### Set exercise A:
From the first of the rows through the line with "common name: Tree dubautia", write the lines out again with "binomial" substituted for each "scientific name" and nothing else changed.

### Page:

>> START

One solution proposed for such deepwater wells is to pump massive amounts of
thermodynamic hydrate inhibitors - such as methanol, ethanol, glycols, glycol
ethers and
polyglycols - into well and production lines. This causes destabilization of
the hydrates
and effectively lowers the temperature for hydrate formation. A thermodynamic
hydrate
inhibitor functions to lower the energy state of the free gas and water to a
more ordered
lowered energy state than that of the formed hydrate and thermodynamic hydrate
inhibitor. Thus, the use of thermodynamic hydrate inhibitors in deepwater
oil/gas wells
having lower temperature and high-pressure conditions causes the formation of
stronger
bonds between the thermodynamic hydrate inhibitor and water versus gas and
water.

>> END

### Data for processing:
>> START

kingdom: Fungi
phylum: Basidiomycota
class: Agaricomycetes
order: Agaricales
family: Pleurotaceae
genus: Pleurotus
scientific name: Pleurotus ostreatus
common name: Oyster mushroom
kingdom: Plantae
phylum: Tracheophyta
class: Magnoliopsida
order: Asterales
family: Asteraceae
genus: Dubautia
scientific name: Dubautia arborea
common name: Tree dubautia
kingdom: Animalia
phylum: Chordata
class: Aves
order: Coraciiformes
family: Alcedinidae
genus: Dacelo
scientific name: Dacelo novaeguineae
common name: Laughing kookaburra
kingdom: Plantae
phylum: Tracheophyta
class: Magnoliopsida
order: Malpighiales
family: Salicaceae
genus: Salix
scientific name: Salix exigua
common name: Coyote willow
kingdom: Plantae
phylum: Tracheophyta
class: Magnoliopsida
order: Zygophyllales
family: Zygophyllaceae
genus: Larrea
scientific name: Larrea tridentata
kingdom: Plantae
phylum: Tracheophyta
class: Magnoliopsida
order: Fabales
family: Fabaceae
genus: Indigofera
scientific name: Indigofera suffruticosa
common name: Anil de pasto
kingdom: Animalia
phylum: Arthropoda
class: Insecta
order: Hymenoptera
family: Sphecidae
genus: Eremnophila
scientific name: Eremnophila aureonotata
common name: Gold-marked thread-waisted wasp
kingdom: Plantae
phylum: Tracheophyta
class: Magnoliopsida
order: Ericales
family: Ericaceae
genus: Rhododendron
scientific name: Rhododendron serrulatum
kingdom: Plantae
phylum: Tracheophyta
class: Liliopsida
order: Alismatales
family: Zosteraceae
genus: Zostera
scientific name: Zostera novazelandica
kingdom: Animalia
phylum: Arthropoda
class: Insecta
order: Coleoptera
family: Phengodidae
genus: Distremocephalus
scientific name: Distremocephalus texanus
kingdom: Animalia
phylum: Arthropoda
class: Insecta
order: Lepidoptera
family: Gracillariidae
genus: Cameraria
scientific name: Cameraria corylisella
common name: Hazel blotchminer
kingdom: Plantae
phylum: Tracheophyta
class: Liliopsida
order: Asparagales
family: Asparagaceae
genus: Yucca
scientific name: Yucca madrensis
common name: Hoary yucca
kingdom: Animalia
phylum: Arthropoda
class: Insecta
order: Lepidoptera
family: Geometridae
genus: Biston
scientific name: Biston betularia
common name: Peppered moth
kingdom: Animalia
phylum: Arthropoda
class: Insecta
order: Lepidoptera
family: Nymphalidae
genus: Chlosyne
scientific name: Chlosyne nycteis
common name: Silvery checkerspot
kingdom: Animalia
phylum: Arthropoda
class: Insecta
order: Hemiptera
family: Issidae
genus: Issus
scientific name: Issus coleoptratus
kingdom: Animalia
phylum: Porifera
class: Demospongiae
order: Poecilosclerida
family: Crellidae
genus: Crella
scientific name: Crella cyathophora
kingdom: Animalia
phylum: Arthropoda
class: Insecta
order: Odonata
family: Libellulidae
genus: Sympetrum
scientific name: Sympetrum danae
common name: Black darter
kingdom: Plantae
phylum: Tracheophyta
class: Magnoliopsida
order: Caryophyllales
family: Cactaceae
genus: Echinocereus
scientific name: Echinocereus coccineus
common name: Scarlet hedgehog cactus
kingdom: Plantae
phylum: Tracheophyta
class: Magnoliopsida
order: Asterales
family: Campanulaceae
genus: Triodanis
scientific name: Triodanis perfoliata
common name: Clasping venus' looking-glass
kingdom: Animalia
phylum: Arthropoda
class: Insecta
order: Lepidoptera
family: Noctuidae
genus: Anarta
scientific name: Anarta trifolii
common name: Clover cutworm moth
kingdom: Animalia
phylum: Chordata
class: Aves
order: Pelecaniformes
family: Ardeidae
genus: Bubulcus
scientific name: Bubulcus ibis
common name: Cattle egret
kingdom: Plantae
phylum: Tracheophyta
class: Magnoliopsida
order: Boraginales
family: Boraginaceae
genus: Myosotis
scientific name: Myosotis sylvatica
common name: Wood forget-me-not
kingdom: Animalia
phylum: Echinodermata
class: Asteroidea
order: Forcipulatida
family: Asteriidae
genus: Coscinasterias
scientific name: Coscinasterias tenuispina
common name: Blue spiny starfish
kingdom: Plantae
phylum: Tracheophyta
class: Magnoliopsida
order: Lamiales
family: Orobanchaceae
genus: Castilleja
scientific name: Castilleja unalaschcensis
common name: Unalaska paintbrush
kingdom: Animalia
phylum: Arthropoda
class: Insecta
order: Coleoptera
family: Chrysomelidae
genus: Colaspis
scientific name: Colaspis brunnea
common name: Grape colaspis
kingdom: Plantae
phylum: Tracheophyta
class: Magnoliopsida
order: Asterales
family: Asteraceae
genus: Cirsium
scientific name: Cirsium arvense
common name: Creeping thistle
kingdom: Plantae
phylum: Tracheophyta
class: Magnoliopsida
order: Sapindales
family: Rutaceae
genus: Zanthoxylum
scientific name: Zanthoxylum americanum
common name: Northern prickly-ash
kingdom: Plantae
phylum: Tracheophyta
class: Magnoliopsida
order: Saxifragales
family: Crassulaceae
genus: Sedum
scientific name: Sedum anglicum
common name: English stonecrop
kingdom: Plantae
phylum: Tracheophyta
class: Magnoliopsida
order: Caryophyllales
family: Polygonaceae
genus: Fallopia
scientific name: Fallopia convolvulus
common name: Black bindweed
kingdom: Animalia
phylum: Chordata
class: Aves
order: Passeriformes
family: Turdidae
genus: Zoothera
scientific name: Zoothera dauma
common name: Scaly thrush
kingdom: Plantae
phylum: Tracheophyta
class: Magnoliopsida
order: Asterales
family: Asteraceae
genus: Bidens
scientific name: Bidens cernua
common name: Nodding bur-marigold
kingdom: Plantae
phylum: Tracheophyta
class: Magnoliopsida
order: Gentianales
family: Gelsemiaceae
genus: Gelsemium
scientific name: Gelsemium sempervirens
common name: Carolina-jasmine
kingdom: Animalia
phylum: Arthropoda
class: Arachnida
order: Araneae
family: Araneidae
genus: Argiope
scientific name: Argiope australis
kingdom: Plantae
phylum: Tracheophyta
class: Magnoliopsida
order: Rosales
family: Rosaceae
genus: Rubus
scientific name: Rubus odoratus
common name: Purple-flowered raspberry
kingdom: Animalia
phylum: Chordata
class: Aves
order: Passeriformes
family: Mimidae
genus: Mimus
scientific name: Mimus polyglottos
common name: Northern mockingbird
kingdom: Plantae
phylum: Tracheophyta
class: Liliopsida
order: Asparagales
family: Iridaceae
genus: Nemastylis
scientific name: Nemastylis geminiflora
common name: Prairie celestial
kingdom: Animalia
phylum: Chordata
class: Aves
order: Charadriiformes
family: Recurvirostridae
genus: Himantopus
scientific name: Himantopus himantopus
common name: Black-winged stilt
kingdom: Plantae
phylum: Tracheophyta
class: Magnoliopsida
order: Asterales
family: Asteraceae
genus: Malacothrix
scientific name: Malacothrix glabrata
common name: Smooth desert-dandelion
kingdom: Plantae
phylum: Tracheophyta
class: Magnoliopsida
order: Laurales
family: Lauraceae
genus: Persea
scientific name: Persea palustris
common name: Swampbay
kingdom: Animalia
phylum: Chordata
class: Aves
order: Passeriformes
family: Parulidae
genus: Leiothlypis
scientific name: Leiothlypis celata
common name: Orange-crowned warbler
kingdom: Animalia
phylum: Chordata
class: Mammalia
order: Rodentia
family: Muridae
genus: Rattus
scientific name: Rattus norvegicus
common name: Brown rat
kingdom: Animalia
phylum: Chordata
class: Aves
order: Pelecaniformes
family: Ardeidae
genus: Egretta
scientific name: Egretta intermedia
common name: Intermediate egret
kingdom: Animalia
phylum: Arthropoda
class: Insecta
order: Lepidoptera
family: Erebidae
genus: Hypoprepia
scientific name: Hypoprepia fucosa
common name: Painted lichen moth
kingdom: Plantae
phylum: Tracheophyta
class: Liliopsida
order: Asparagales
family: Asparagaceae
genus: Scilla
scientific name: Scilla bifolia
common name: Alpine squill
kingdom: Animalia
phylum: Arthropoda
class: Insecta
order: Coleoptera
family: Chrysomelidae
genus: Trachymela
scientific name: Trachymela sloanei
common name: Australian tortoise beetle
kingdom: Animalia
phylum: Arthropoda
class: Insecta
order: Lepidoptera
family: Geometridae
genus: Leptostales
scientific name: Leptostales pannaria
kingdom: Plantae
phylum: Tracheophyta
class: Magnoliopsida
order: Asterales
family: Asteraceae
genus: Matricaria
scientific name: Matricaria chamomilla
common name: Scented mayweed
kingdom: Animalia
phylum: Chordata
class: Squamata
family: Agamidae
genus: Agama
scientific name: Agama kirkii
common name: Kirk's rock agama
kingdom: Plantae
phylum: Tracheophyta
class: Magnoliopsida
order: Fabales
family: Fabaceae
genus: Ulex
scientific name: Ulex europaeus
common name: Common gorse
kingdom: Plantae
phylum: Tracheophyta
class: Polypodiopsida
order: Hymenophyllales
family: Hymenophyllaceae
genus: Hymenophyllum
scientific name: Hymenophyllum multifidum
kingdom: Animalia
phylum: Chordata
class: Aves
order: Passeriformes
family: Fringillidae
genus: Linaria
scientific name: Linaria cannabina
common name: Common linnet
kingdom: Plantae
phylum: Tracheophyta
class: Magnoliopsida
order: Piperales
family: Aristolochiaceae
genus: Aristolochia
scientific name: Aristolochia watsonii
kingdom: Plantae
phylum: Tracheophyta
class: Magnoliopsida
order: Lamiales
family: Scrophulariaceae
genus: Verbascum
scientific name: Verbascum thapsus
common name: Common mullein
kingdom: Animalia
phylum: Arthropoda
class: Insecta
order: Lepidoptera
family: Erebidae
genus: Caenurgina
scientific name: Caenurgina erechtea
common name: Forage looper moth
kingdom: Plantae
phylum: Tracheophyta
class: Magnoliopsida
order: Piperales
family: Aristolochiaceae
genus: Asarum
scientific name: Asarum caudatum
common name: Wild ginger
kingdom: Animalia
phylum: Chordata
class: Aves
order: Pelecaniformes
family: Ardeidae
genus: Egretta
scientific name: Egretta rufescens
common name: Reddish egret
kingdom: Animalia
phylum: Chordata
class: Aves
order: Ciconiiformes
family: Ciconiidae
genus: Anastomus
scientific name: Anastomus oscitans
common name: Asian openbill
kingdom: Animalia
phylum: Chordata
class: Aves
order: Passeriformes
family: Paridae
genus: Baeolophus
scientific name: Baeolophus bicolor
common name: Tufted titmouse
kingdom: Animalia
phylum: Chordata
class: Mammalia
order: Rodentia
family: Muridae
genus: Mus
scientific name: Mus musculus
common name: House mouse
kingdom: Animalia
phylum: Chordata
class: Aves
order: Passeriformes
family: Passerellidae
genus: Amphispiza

>> END

### Set exercise B:
In the passage on hydrate inhibitors, what does pumping thermodynamic hydrate inhibitors into well and production lines cause?

### Reply A:
kingdom: Fungi
phylum: Basidiomycota
class: Agaricomycetes
order: Agaricales
family: Pleurotaceae
genus: Pleurotus
binomial: Pleurotus ostreatus
common name: Oyster mushroom
kingdom: Plantae
phylum: Tracheophyta
class: Magnoliopsida
order: Asterales
family: Asteraceae
genus: Dubautia
binomial: Dubautia arborea
common name: Tree dubautia

### Reply B:
It causes destabilization of the hydrates and effectively lowers the temperature for hydrate formation.